Work instruction A
Condense the paragraph of the Brexit passage that begins "In January, the Prime Minister sent" into a shorter version that keeps its main facts.
Start of Extract
Over the past few months, the United Kingdom has inched steadily closer to departure from the European Union. After voting to leave the 28-member bloc in June of 2016, Great Britain has found itself embroiled in controversy over the best way to proceed. Two years ago, the British Prime Minister, Theresa May, set an exit date for the 29th of March 2019. Since then, her government has worked to negotiate a deal with the European Union. The finalized deal has been widely opposed, by some who would like to see the UK leave the EU without a deal (Brexiteers), and by others who would like Britain to maintain a closer relationship with Europe (Remainers).

In January, the Prime Minister sent her planned exit deal to the British Parliament for a vote. The deal was defeated in the House of Commons by the largest margin ever: 202-432. Earlier this month, Parliament rejected the deal for a second time by a similar margin, leaving May and her government in a difficult position. There are less than two weeks to go before the United Kingdom is scheduled to leave. Should March 29th come and go without any solution to the impasse, the United Kingdom will spiral out of the EU under a no-deal scenario. Many economists and others agree that leaving without a deal would mean economic disaster for Britain, triggering potentially dire consequences for the world economy.
End of Extract
Work instruction B
Report each line of the records that contains the string "Lower".
Start of Supplied data
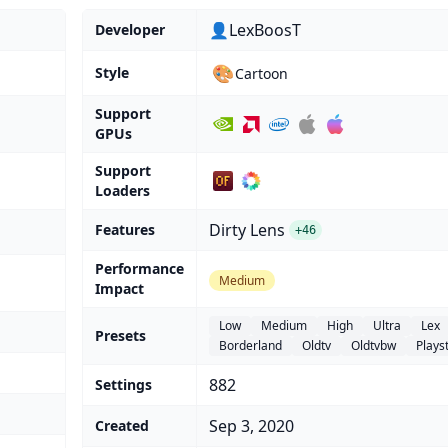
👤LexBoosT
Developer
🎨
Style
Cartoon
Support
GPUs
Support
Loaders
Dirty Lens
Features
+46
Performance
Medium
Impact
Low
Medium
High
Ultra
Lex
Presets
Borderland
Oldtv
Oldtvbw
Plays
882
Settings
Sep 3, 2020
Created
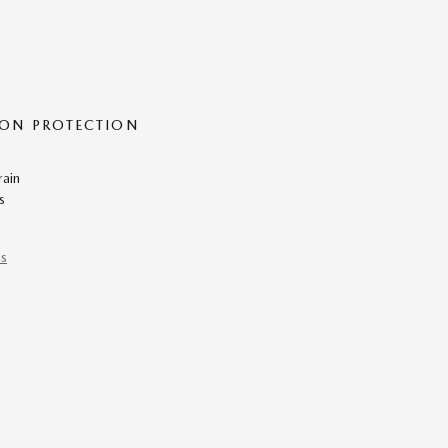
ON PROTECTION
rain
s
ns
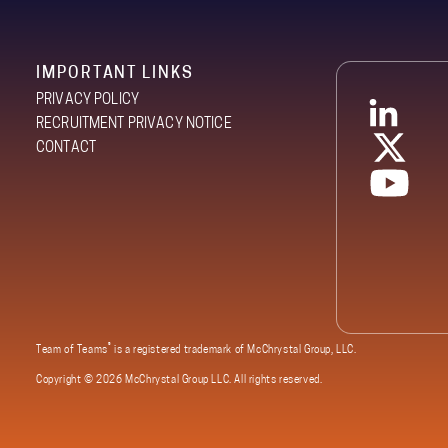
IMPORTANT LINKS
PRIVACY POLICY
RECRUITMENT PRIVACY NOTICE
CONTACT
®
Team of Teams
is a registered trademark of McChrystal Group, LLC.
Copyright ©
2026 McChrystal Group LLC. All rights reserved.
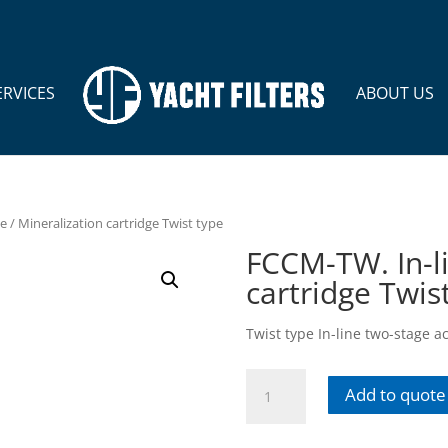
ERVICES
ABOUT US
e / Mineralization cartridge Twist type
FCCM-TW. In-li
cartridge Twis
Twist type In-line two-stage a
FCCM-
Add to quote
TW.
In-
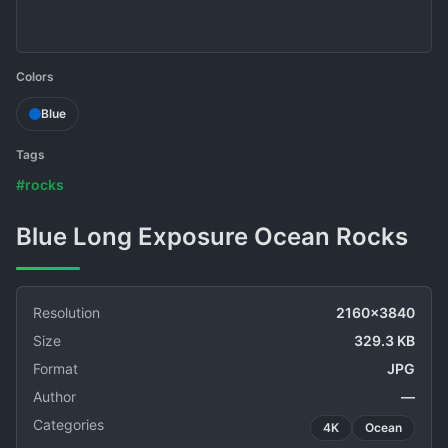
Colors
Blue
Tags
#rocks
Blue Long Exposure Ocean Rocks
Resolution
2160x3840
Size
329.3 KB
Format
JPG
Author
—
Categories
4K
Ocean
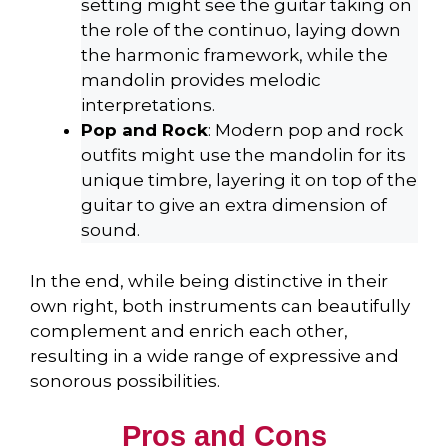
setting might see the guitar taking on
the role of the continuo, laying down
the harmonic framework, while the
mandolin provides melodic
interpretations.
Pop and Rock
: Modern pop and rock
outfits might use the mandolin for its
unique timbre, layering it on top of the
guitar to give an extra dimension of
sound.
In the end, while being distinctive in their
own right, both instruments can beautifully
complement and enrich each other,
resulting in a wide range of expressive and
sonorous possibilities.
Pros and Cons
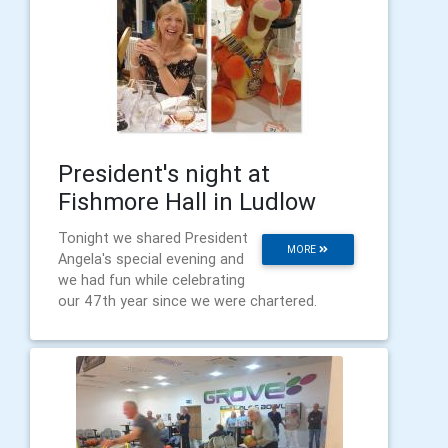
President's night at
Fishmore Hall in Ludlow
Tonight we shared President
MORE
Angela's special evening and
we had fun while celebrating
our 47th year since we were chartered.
End of Supplied data
Start of Supplied data
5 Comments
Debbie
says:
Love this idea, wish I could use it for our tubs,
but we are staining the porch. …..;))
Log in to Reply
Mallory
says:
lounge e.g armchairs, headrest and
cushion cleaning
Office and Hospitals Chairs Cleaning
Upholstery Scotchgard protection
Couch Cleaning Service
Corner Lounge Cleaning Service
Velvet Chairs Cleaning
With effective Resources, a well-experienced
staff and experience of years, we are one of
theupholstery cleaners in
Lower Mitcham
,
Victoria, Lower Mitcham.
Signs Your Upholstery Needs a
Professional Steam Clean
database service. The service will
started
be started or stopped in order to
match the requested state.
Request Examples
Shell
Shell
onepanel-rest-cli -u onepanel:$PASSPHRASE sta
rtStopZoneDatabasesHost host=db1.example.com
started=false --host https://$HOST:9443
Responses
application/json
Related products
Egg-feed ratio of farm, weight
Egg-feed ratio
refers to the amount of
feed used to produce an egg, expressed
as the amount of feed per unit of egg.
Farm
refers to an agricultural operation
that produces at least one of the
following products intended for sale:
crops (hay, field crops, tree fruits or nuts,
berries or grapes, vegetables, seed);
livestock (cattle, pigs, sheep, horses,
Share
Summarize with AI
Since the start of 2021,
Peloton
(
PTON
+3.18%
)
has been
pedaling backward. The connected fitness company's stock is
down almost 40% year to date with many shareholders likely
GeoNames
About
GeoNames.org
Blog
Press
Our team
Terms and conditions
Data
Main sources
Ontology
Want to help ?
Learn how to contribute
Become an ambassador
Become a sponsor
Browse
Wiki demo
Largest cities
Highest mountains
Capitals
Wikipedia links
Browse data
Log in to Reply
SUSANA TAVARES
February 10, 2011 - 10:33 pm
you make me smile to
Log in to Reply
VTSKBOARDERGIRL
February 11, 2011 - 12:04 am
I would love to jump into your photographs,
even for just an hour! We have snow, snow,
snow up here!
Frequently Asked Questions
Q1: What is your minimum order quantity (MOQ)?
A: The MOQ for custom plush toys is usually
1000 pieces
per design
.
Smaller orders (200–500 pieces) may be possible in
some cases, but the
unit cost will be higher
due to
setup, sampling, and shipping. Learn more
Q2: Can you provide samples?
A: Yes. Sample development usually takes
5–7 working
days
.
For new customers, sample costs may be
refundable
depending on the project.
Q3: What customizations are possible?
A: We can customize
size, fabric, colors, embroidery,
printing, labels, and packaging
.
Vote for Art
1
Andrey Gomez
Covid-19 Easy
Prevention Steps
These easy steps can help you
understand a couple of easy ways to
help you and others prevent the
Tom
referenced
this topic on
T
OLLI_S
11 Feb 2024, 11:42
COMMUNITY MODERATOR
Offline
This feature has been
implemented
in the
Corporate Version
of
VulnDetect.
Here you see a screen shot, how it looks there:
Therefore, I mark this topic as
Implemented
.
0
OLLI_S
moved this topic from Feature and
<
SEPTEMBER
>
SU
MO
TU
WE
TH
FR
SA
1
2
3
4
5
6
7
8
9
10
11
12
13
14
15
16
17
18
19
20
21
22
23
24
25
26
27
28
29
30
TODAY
End of Supplied data
Written reply A
In January, Theresa May's exit deal was defeated in the House of Commons by 202-432, the largest margin ever. Earlier this month, Parliament rejected it a second time by a similar margin. Less than two weeks remain before the scheduled departure. If March 29th passes without a solution, the UK will leave the EU with no deal. Many economists warn that this would mean economic disaster for Britain and could have dire consequences for the world economy.

Written reply B
Lower Mitcham
Victoria, Lower Mitcham.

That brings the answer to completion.